D’une famille de boulangers-pâtissiers, j’aurais pu naître dans un chou à la crème, mais non. Je suis née dans une rose en pâte d’amandes. Une de ces roses composées de pétales roses et accompagnées de feuilles dentelées de couleur vert pâle. C’était le décor habituel des entremets et bûches de notre famille.
J’aurais pu également, énumérer les petits gâteaux présentés le dimanche dans la vitrine réfrigérée. C’est Jean-Claude un ancien client rencontré par hasard trente plus tard, qui me les a rappelés. Un verre à la main, à la Fête du Beaujolais Nouveau d’une grande enseigne de portes et fenêtres, il m’a énuméré, de gauche à droite et sans se tromper les rangées de gâteaux. J’étais bluffée.
La spécialité de notre famille est la pâte feuilletée. Cette pâte était l’unique composant de la Galette des Rois au siècle dernier. Cette galette se mangeait nature ou accompagnée de confiture. L’erreur était de la réchauffer au four sans maîtriser la température, faisant fondre le beurre. En conclusion, l’utilisation de beurre de bas de gamme par des pâtissiers avides de profit, ont fait naître la galette fourrée.
Cette pâte feuilletée sert aussi de base aux tartes et tartelettes, Saint-Honoré, chaussons aux pommes, pithiviers, conversations…. Ah ! la conversation, tout en finesse, subtile assemblage de pâte feuilletée, de crème d’amande et de sucre glace.
Ne pas confondre Pâte Feuilletée, et, Feuilletage destiné aux croissants, pains au chocolat, pâtés en croûte….
Et la tartelette aux cerises !!!! En forme de bateau, les enfants mangeaient les cerises avec les doigts, puis l’index replié, raclaient la crème pâtissière. Pour terminer, ils passaient la « croûte » aux pères.
Notre Papé a transmis sa recette de pâte feuilletée à son fils et son neveu qui se sont associés. Chaque année, à la mi-janvier, ses yeux gris pétillants de joie, il demandait « combien de pâtons ? ». Le chiffre répondu était sans commune mesure avec ses souvenirs des années 50. La galette étant composée aujourd’hui, de deux pâtes feuilletées et garnie de frangipane.
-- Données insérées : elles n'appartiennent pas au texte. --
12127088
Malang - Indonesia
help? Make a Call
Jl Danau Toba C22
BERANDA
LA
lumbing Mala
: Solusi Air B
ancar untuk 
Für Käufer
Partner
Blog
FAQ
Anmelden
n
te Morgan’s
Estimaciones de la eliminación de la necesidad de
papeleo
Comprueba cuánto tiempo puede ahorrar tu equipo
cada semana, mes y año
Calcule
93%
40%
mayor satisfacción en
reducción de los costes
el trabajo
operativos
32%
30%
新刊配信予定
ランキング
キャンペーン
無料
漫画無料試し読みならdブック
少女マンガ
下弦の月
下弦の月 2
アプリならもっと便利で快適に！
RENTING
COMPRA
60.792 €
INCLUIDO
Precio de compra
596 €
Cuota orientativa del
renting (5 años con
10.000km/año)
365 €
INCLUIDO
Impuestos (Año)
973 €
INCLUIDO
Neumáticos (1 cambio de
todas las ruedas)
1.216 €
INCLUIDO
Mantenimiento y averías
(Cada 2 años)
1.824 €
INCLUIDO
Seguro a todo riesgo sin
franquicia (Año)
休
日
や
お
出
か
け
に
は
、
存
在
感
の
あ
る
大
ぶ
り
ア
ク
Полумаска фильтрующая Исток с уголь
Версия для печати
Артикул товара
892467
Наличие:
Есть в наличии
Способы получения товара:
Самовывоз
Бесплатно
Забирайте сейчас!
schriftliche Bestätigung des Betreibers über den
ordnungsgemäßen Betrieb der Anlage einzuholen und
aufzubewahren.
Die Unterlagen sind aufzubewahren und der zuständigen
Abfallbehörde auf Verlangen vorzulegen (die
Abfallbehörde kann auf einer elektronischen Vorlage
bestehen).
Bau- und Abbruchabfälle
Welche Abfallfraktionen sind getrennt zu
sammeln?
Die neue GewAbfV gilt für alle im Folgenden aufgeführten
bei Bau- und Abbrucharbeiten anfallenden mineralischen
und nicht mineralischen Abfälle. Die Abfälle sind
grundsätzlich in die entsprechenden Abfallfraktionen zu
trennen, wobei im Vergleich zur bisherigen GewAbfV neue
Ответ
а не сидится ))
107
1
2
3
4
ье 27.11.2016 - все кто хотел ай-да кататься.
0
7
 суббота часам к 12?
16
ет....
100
La pâte à choux est l’autre pâte de base en pâtisserie. Je ne reviendrais pas sur la qualité actuelle et l’absence de finesse. Cette pâte est utilisée dans les éclairs, religieuses, glands, salambos, Saint-Honoré…. Et bien-sûr dans le croquembouche plus connu sous le nom de pièce montée.
Toute la subtilité de ces gâteaux réside dans le rapport quantitatif entre la pâte à choux, la garniture et la couverture La qualité de ces trois composants est de même importance. Un pâtissier actuel, de renommée internationale, ne s’y est pas trompé en choisissant l’éclair.
Le top du top, s’il est bien réalisé, est le croquembouche ou pièce montée composée de choux finement caramélisés, assemblés en pyramide sur un socle de nougatine. Les choux, cinq par personne, sont servis sur une petite assiette, sans cuillère ni fourchette. Tenu en main, le chou ne doit pas salir les doigts. Il se mange en deux bouchés.
Les 3 composants :
- la pâte à choux, sans goût particulier, doit être fine, résistante à la pression de la crème, ne pas mollir pour que la pièce montée ne s’affaisse pas.
- la crème suffisamment compacte apporte goûts et aromes.
- le caramel apporte toute la finesse, se brisant en bouche (explose en bouche), il apporte les éclats contrastant ainsi avec la douceur de la crème, d’où le nom de croquembouche. Tout un programme !
Je pourrais continuer ainsi pendant des pages sur ce sujet comparant les gâteaux, les méthodes, d’hier et d’aujourd’hui ….mais c’est un autre sujet.